Plugin: geoPosition
The geoPosition Plugin enables local searches. The plugin parses geographical meta tags (geo.position, DC.coverage.spatial and ICBM). If there are no coordinates in the document, coordinates can be loaded from conf/geodata.txt file.
Download at http://nutch.eventax.com/
Query Syntax
hostel de:70174 (70174 = German zip code of Stuttgart)
hostel de:70174r50
restaurant position:n52e10.0r10
hotel position:s-52e10.0r10
party position:n52.023w10.0r100
politics position:n52e10.0r100
Possible identifiers are n, s, e, w and r.
Use either n or s. Values between -90 degrees and +90 degrees are useful.
Use either e or w. Values between -180 degrees and +180 degrees are useful.
Use r in kilometers.

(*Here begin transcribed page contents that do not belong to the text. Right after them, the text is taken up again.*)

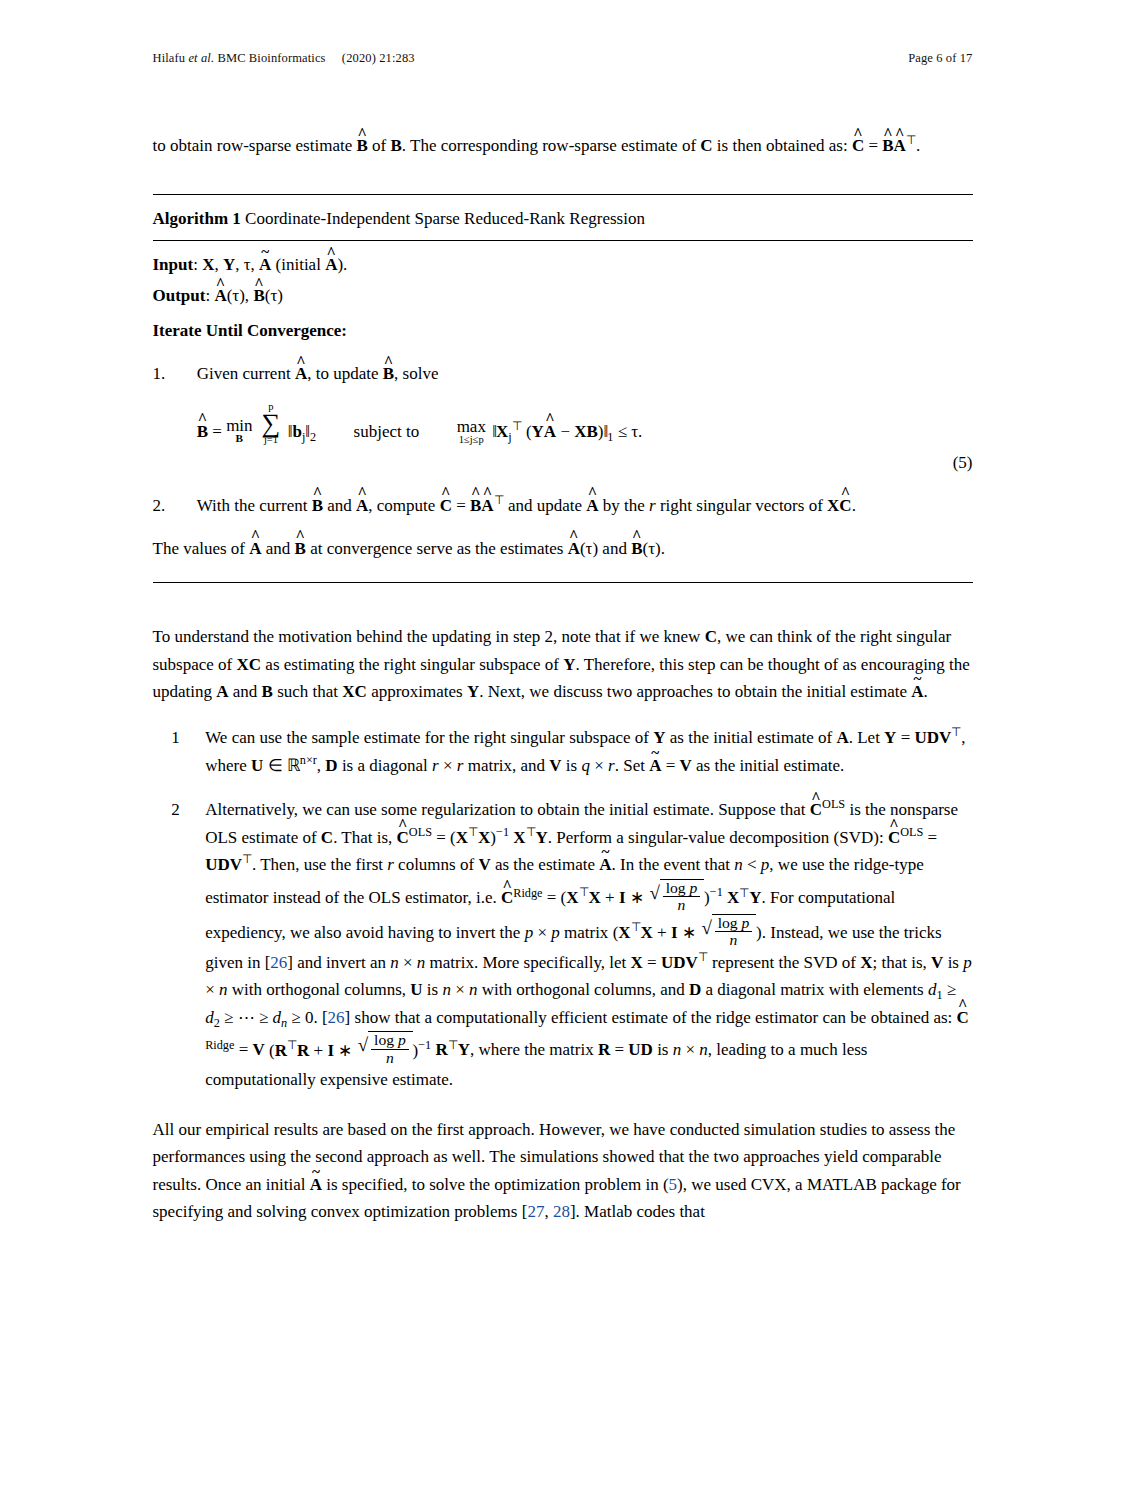Hilafu et al. BMC Bioinformatics (2020) 21:283
Page 6 of 17
to obtain row-sparse estimate B of B. The corresponding row-sparse estimate of C is then obtained as: C = BA⊤.
Algorithm 1 Coordinate-Independent Sparse Reduced-Rank Regression
Input: X, Y, τ, A (initial A).
Output: A(τ), B(τ)
Iterate Until Convergence:
Given current A, to update B, solve
B = min B p∑j=1 ‖bj‖2 subject to max 1≤j≤p ‖Xj⊤ (YA − XB)‖1 ≤ τ.
(5)
With the current B and A, compute C = BA⊤ and update A by the r right singular vectors of XC.
The values of A and B at convergence serve as the estimates A(τ) and B(τ).
To understand the motivation behind the updating in step 2, note that if we knew C, we can think of the right singular subspace of XC as estimating the right singular subspace of Y. Therefore, this step can be thought of as encouraging the updating A and B such that XC approximates Y. Next, we discuss two approaches to obtain the initial estimate A.
We can use the sample estimate for the right singular subspace of Y as the initial estimate of A. Let Y = UDV⊤, where U ∈ ℝn×r, D is a diagonal r × r matrix, and V is q × r. Set A = V as the initial estimate.
Alternatively, we can use some regularization to obtain the initial estimate. Suppose that COLS is the nonsparse OLS estimate of C. That is, COLS = (X⊤X)−1 X⊤Y. Perform a singular-value decomposition (SVD): COLS = UDV⊤. Then, use the first r columns of V as the estimate A. In the event that n < p, we use the ridge-type estimator instead of the OLS estimator, i.e. CRidge = (X⊤X + I ∗ log p n)−1 X⊤Y. For computational expediency, we also avoid having to invert the p × p matrix (X⊤X + I ∗ log p n). Instead, we use the tricks given in [26] and invert an n × n matrix. More specifically, let X = UDV⊤ represent the SVD of X; that is, V is p × n with orthogonal columns, U is n × n with orthogonal columns, and D a diagonal matrix with elements d1 ≥ d2 ≥ ⋯ ≥ dn ≥ 0. [26] show that a computationally efficient estimate of the ridge estimator can be obtained as: CRidge = V (R⊤R + I ∗ log p n)−1 R⊤Y, where the matrix R = UD is n × n, leading to a much less computationally expensive estimate.
All our empirical results are based on the first approach. However, we have conducted simulation studies to assess the performances using the second approach as well. The simulations showed that the two approaches yield comparable results. Once an initial A is specified, to solve the optimization problem in (5), we used CVX, a MATLAB package for specifying and solving convex optimization problems [27, 28]. Matlab codes that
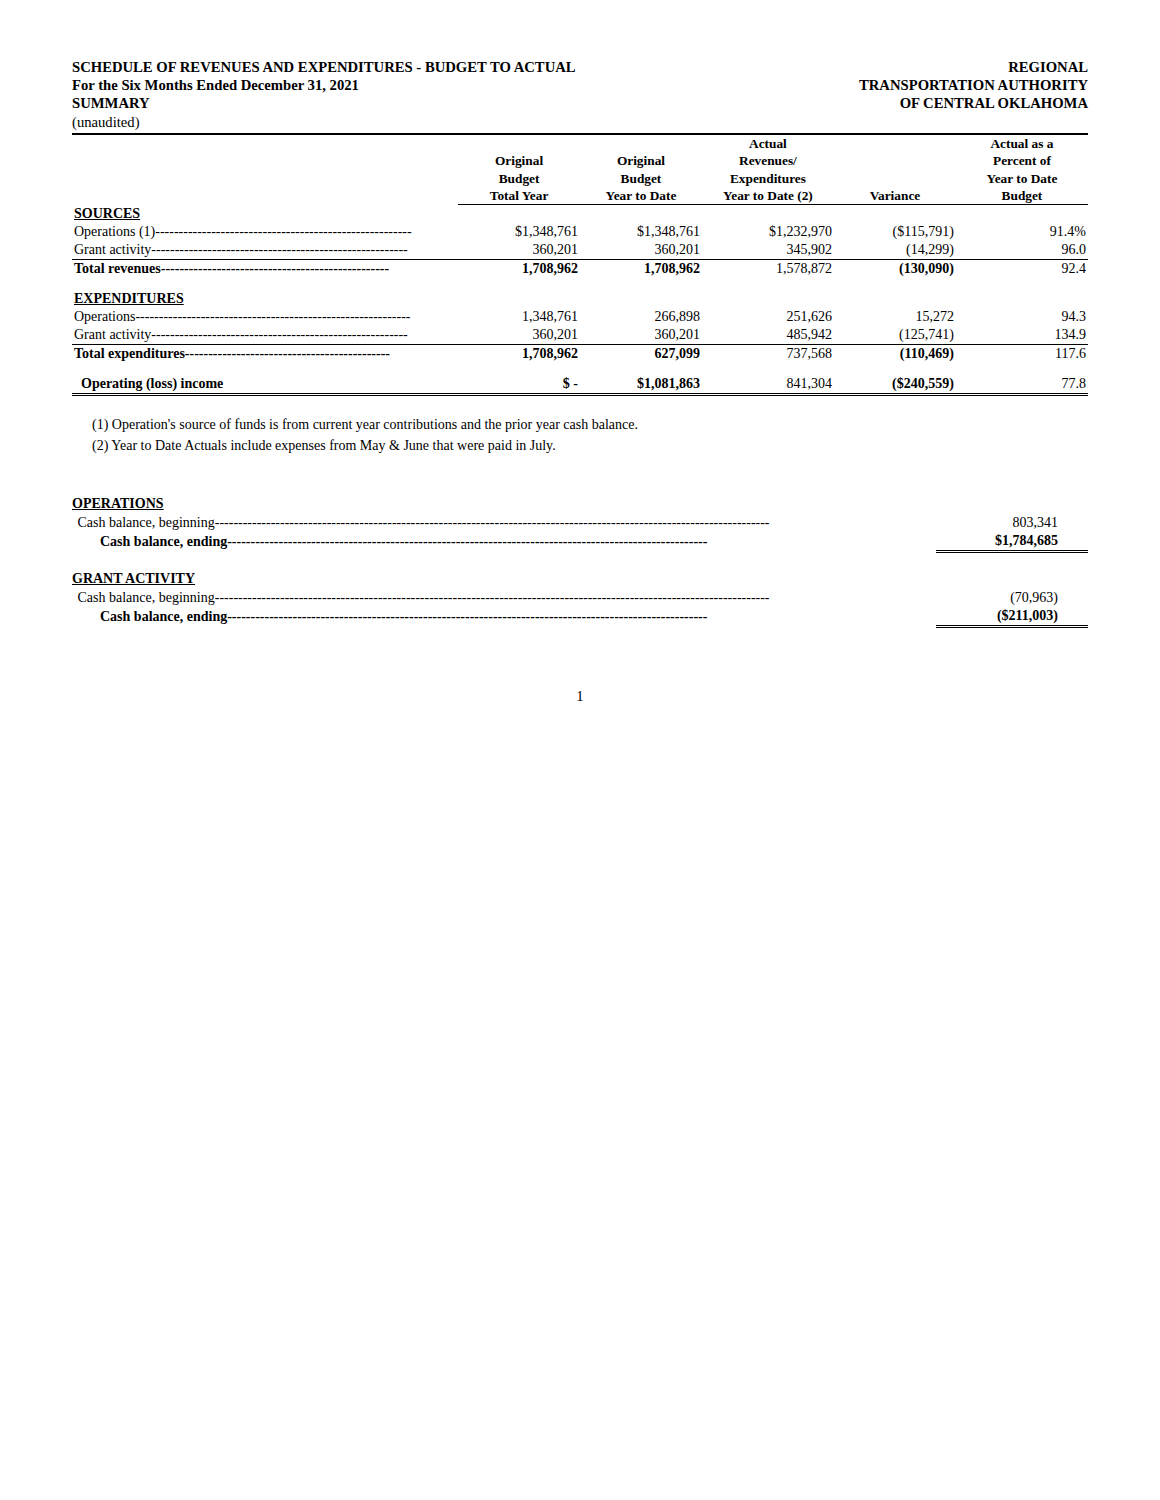| SCHEDULE OF REVENUES AND EXPENDITURES - BUDGET TO ACTUAL | REGIONAL |
| For the Six Months Ended December 31, 2021 | TRANSPORTATION AUTHORITY |
| SUMMARY | OF CENTRAL OKLAHOMA |
| (unaudited) | |
| | | | Actual | | Actual as a |
| | Original | Original | Revenues/ | | Percent of |
| | Budget | Budget | Expenditures | | Year to Date |
| | Total Year | Year to Date | Year to Date (2) | Variance | Budget |
| SOURCES | | | | | |
| Operations (1)------------------------------------------------------- | $1,348,761 | $1,348,761 | $1,232,970 | ($115,791) | 91.4% |
| Grant activity------------------------------------------------------- | 360,201 | 360,201 | 345,902 | (14,299) | 96.0 |
| Total revenues------------------------------------------------- | 1,708,962 | 1,708,962 | 1,578,872 | (130,090) | 92.4 |
| EXPENDITURES | | | | | |
| Operations----------------------------------------------------------- | 1,348,761 | 266,898 | 251,626 | 15,272 | 94.3 |
| Grant activity------------------------------------------------------- | 360,201 | 360,201 | 485,942 | (125,741) | 134.9 |
| Total expenditures-------------------------------------------- | 1,708,962 | 627,099 | 737,568 | (110,469) | 117.6 |
| Operating (loss) income | $ - | $1,081,863 | 841,304 | ($240,559) | 77.8 |
(1) Operation's source of funds is from current year contributions and the prior year cash balance.
(2) Year to Date Actuals include expenses from May & June that were paid in July.
OPERATIONS
| Cash balance, beginning----------------------------------------------------------------------------------------------------------------------- | 803,341 |
| Cash balance, ending------------------------------------------------------------------------------------------------------- | $1,784,685 |
GRANT ACTIVITY
| Cash balance, beginning----------------------------------------------------------------------------------------------------------------------- | (70,963) |
| Cash balance, ending------------------------------------------------------------------------------------------------------- | ($211,003) |
1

Values bigger then 3000 km might not work.
If the data of other countries is supplied to the system each ISO3166 code followed by colon and the local zip code should bring you to search results.
Config File Options
geoPosition.step
The accuracy positions are stored can be changed in the config file. Default is 1000m.
geoPosition.Domain2PositionFile
Default filename: conf/geodata.txt
The file consists of: URL-Prefix, North and East, tab-separated. Use negative values for south and west coordinates.
Example:
http://www.berlin.de 52.1234 9.9876
http://www.germany.de/berlin 52.1234 9.9876
geoposition.zips.dir
Default dir: zip/
The directory is within the conf dir and should contain files with the center position of each zip of a country. The files for Germany should be called de.geo.txt . The ISO3166 code should be used for the first part of the filename, followed by .geo.txt . You could simply add a file for each country.
geoposition.zips.use
ISO3166 codes from countries which should be used while searching, seperated by semicolon.
Internal Documentation
Our Earth
The plugin assumes that the earth is a globe with 6367km in radius. Calculations get a maximum error of around 0.3%.
The plugin further assumes that that the sea level is the same throughout the whole world. This should not make the error significantly larger.
Coordinate system
To avoid cpu-consuming calculations of sine, cosine and tangent, all the geographic coordinates are transformed before indexing to a 3-D-System with x, y, z.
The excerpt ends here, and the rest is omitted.